The Ninth Karmapa's Ocean of Definitive Meaning by Khenchen Thrangu Rinpoche
Author:Khenchen Thrangu Rinpoche
Language: eng
Format: azw3, pdf
Tags: Body, General, Religion, Buddhism, Rituals & Practice, Mind & Spirit, Meditation, Tibetan
ISBN: 9781559393706
Publisher: Snow Lion Publications
Published: 2011-05-16T02:04:47+00:00
Now, this does not involve inference of any kind. It is not a matter of thinking, "Thoughts must be like this; they must come from here or go to there." It is a matter of direct observation, and that observation must not be impeded by easy assumptions or habitual thinking or attitudes. For example, if you are looking at a thought of anger and you ask yourself the questions, "Where did this anger come from, where is it, where is it going," normally, we would simply say, "Well my anger arose from my conflict with such and such an enemy; as for where it is, it is right here; and as for where it is going, it will go wherever anger goes, where it will be ready to come back any time someone gives me trouble." That is not what we are looking for here. Here we are looking for direct observation of the very stuff or substance of anger, the very nature of the anger itself, to watch and observe where it comes from, where it is, and where it goes. That type of careful scrutiny is what is called here individual examination or individual scrutiny.
The third mental engagement is called shibmor chopa. Shibmor means "in great detail" or "very, very precisely" and chopa is the strongest form of the word that means "to examine, analyze, or scrutinize." So, in your notes make a distinction between the second and the third. Although the difference between them is not clear in the name, there is a very clear difference between them. In the second mental engagement, individual scrutiny, you were mostly looking at objects of mind such as thoughts. Here you turn the same type of scrutiny in on itself, and you look at that which has been looking. You look at that which has been seeking for the existence or nonexistence-or whatever-of the object. So the difference between the second and the third is that in the case of the second you are looking at objects of mind and in the third you are looking at that which experiences objects of mind, at that which is looking, at that which has been performing the scrutiny.
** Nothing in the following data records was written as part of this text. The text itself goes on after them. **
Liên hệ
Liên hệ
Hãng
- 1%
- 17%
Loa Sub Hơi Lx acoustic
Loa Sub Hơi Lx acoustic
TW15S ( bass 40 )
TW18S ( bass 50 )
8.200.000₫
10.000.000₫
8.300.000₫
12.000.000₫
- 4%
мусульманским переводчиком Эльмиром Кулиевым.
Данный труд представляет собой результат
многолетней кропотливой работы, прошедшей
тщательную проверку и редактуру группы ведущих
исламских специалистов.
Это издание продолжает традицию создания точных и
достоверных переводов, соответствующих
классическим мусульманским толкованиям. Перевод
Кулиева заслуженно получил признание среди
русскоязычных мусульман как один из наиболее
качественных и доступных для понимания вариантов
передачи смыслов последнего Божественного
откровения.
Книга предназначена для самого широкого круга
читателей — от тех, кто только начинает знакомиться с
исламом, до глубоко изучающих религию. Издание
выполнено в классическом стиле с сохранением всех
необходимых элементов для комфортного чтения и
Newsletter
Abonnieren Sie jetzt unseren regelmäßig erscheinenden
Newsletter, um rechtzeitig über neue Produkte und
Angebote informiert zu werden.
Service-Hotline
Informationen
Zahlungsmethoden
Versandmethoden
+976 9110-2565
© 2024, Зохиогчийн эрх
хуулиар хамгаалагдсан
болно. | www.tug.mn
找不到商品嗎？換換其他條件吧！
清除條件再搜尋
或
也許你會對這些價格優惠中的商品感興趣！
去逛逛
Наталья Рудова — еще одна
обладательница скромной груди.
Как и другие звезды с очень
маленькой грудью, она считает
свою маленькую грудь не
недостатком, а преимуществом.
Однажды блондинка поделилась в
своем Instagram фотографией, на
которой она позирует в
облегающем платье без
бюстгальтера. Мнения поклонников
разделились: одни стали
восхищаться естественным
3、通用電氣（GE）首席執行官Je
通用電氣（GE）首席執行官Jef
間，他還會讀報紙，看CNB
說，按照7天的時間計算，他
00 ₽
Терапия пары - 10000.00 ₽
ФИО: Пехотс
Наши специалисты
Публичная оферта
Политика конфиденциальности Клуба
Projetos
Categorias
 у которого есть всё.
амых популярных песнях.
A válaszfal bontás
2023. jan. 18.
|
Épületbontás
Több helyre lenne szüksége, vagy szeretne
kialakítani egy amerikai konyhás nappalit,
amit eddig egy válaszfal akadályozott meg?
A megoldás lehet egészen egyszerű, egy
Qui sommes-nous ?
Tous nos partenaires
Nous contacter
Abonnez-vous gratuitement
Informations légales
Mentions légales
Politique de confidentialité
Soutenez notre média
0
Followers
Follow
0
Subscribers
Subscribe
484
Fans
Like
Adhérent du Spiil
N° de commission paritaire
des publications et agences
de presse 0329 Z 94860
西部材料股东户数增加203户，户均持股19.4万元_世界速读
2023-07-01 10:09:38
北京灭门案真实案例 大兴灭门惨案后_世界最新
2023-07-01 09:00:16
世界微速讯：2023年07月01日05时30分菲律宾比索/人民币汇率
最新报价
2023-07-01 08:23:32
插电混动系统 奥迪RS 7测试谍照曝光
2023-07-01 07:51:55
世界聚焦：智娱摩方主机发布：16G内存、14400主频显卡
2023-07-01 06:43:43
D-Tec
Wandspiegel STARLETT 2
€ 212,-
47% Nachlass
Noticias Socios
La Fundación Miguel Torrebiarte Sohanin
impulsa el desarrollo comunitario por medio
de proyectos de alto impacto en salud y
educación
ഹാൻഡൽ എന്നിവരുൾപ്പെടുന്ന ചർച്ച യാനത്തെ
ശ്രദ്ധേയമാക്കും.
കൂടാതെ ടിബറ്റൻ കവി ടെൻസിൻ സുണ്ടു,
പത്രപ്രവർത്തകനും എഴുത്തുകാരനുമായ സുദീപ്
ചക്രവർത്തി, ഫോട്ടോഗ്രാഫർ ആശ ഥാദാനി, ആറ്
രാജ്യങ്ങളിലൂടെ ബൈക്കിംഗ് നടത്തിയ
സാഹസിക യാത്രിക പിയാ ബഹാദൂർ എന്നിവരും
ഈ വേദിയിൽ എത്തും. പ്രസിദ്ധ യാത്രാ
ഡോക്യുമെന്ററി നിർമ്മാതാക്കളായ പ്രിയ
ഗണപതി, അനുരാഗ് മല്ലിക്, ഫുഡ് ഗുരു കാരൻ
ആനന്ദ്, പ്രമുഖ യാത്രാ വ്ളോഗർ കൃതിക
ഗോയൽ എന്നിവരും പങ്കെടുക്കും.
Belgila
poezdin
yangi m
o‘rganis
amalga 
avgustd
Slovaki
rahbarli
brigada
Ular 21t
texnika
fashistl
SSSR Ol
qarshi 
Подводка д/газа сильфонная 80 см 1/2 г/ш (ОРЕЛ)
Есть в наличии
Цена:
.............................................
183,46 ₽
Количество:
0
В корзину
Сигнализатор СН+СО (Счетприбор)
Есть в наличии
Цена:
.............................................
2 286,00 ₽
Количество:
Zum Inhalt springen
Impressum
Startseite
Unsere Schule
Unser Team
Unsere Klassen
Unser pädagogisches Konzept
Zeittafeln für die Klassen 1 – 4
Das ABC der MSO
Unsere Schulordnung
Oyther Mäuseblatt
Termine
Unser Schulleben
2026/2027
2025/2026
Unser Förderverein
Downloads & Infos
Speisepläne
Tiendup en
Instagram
Now, this kind of careful looking at both objects of mind, as in the second engagement, and at mind itself, as in the third, is very important, because sometimes it seems to us as if objects of experience exist and that which experiences exists. So therefore, it is important to scrutinize, to exam inc carefully and thoroughly, both of these. When you look at them, you find that there is nothing there.